_Text excerpt_:
(begin)

This is a guide to identifying how people answered questions asked by the British Election Study, over time, using R. I wrote this guide because I could not find a pre-existing one. It has been cobbled together from multiple helpful blogs and teaching tools, and some direct help from Professor Chris Hanretty. You can find these sources via links in the Acknowledgements. They ensured my code was functional, and its flaws are not their fault.

The data and code is compiled in this zip file but you can also download the surveys separately.

Why should I care?

Combining annual surveys to visualise how responses to the same question change over time is a fundamental part of modern political science. As one of the oldest continuous British political surveys, the BES is often used to visualize cross-time changes in attitudes. For example, Fieldhouse et al.’s 2019 book Electoral Shocks used it to show the decline of partisanship in Britain since the 1960s. Other studies, such as Ford & Sobolewska’s Brexitland, use the British Social Attitudes Survey for much the same purpose.

Despite this widespread use, there seems to be no readily accessible guide to performing such combinations using free software. Everyone who wants to do this must therefore learn for themselves. This increases the opportunity cost for performing analysis. Providing some copy-pasteable code reduces that opportunity cost, and hopefully makes this vital tool of political analysis just a little bit more accessible.

1) Obtaining R, R Studio, necessary R packages and the BES data.

(end)

_Jobs_:
1 > In the British Election Study guide, which book used the BES to show the decline of partisanship in Britain since the 1960s?
2 > Carry on writing the British Election Study guide from its final line onward.

_Given data_:

(begin)

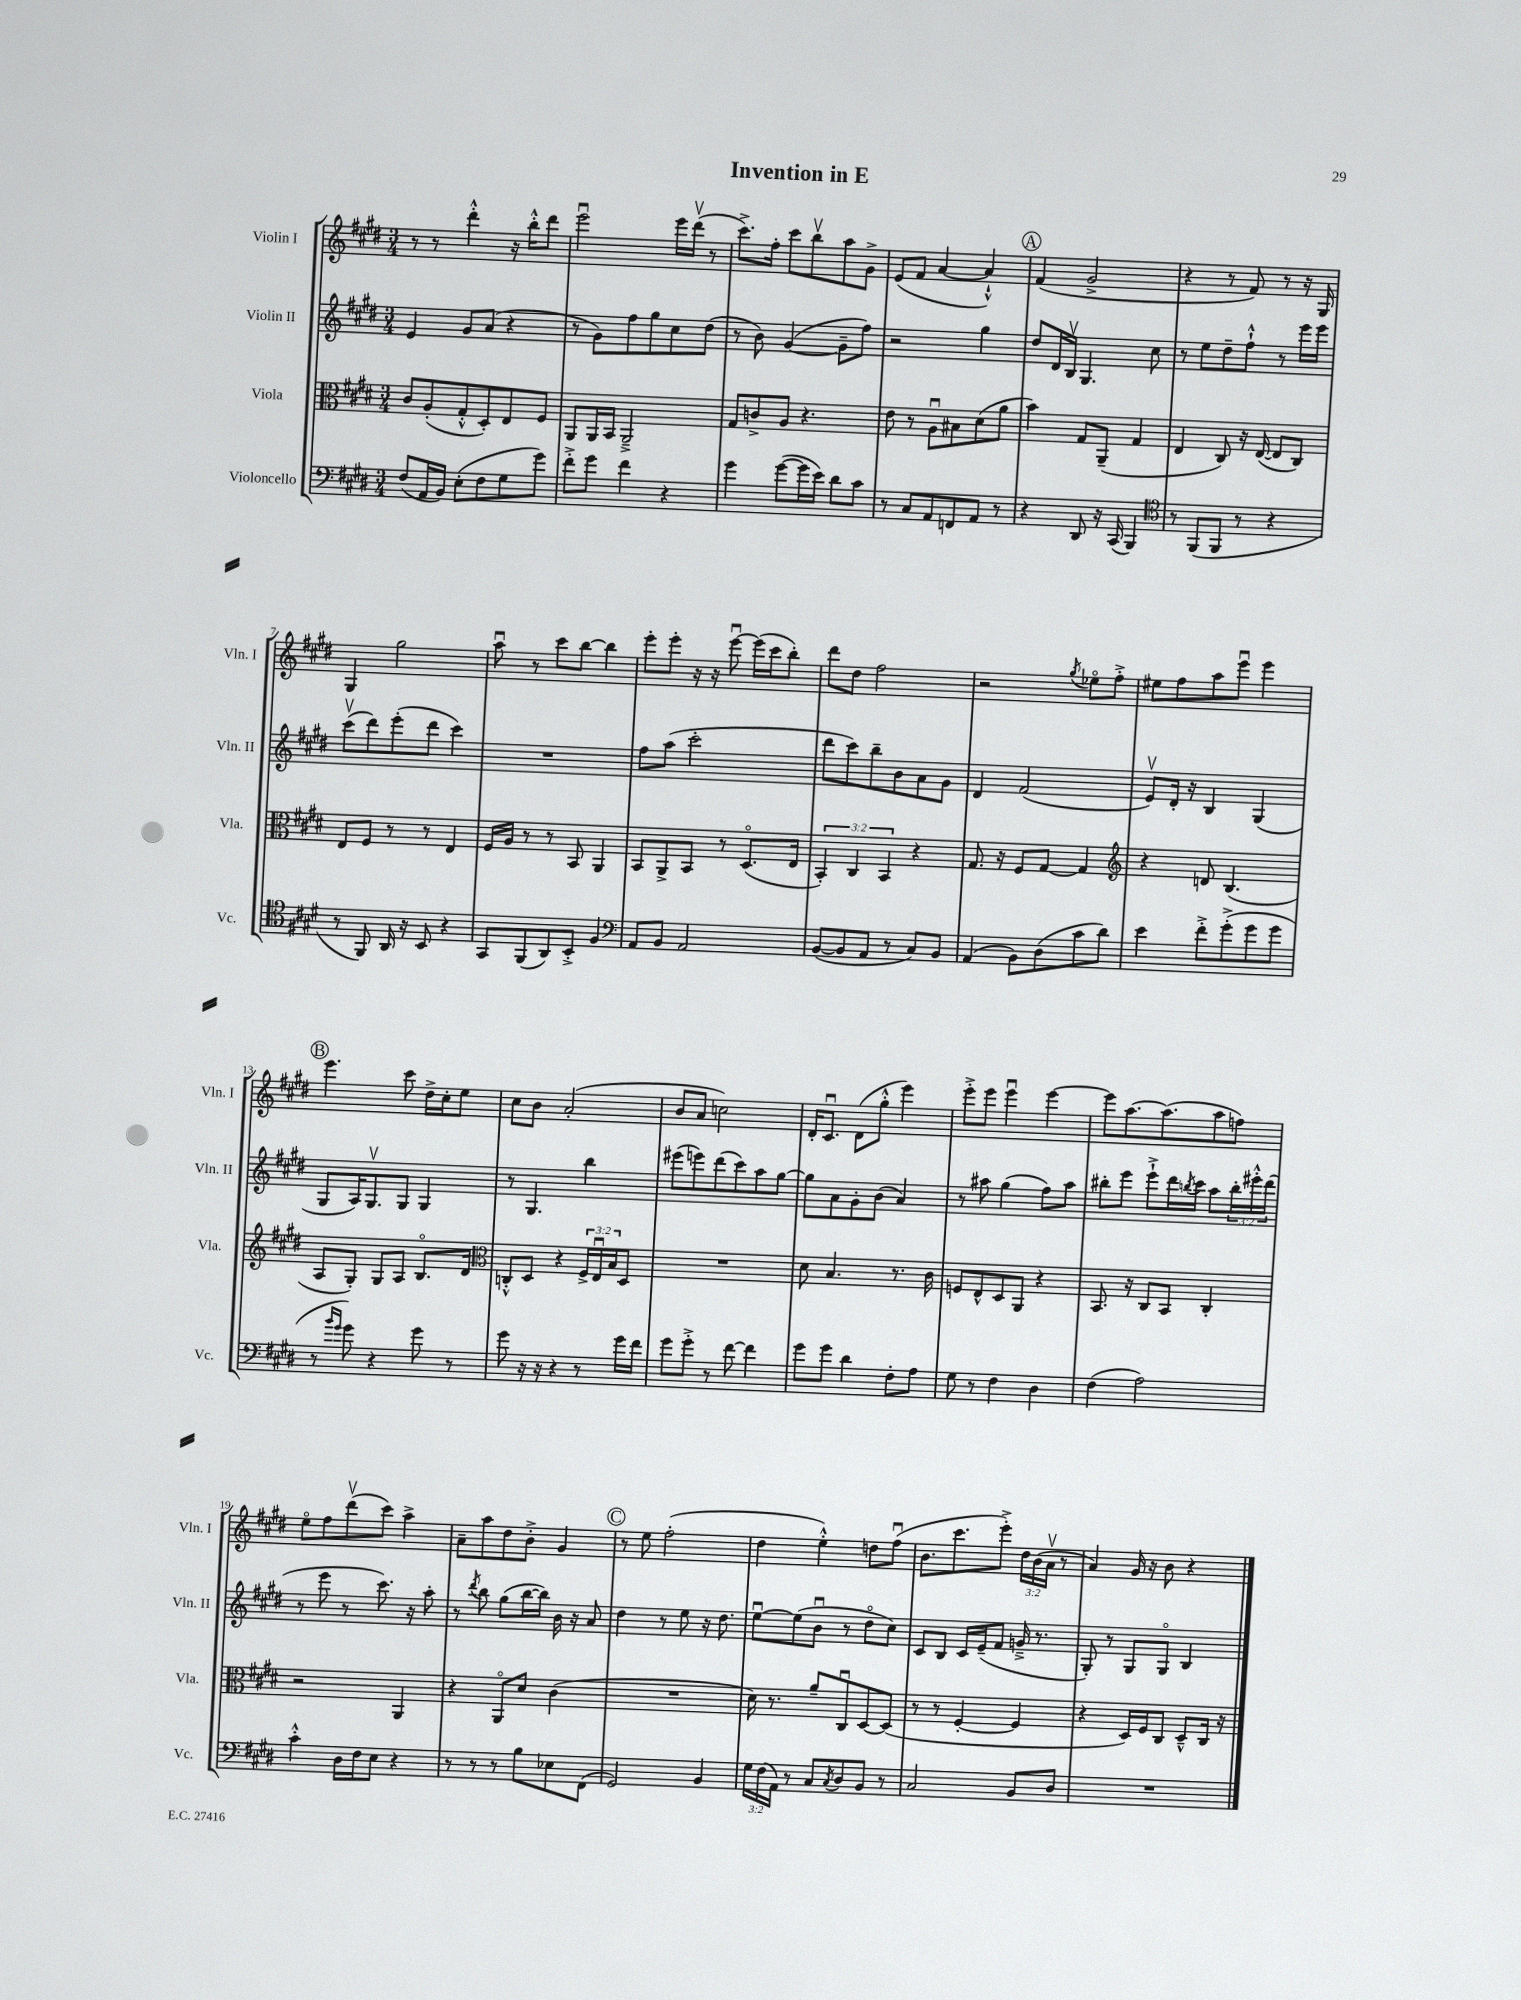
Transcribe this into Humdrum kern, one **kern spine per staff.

(end)

_Answers provided_:
1 > Fieldhouse et al.'s 2019 book Electoral Shocks.

2 >
To download R, and the ever-useful interface R Studio, I recommend following the guide available at https://socviz.co/index.html#preface

This preface also provides (down at the very bottom) instructions on how to download R packages. You need to have these packages installed for the commands below to work. In this guide we will be using the packages tidyverse, haven, survey, srvyr, and here.

To activate these packages you use the library command, as shown below:

library(tidyverse)

Remember, you must reactivate each package every time you open R Studio.

The BES data is available for download from https://www.britishelectionstudy.com/data-objects/cross-sectional-data/

To gain access to it, you will need to make a free account on the BES website. I recommend downloading the STATA files, and all the associated PDFs and Word Documents. You will need the latter to find out the questions these surveys ask.

2) Input the BES data into R.

We start by getting the BES data into R. The first step is to tell R where it should find the BES data, by setting the ‘working directory’. Happily, we do not need any code to do this. If we open our R session using an R Project file (eg. one with the .Rproj extension), R automatically makes the folder that .Rproj file is in the working directory. For the following code to work then, make sure:

  • You open R by double-clicking a .Rproj file.
  • That that .Rproj file is located in the same folder as your data files.

If you do not already have an .Rproj file in the same folder, you must create one. This instructional video will show you how to make your R session into a project: https://www.youtube.com/watch?v=etkSsF6r2iU&ab_channel=LockeDataLtd.

If you would prefer to organise your data more neatly (eg. so that everything is not in one big folder) I provide links to some useful blog posts in the Acknowledgements section at the end of the blog.

Now to input the data!

To input the data, we use the read_dta command from the haven package. For example:

bes1987 <- read_dta(here("bes1987.dta"))

This tells R which file to read in. Be careful to write the exact name of the file you want in between the quotation marks. If the command doesn’t work, the first thing you should do is check for misspellings.

3) Determining which variables you want to examine

The BES does not ask the same questions every year.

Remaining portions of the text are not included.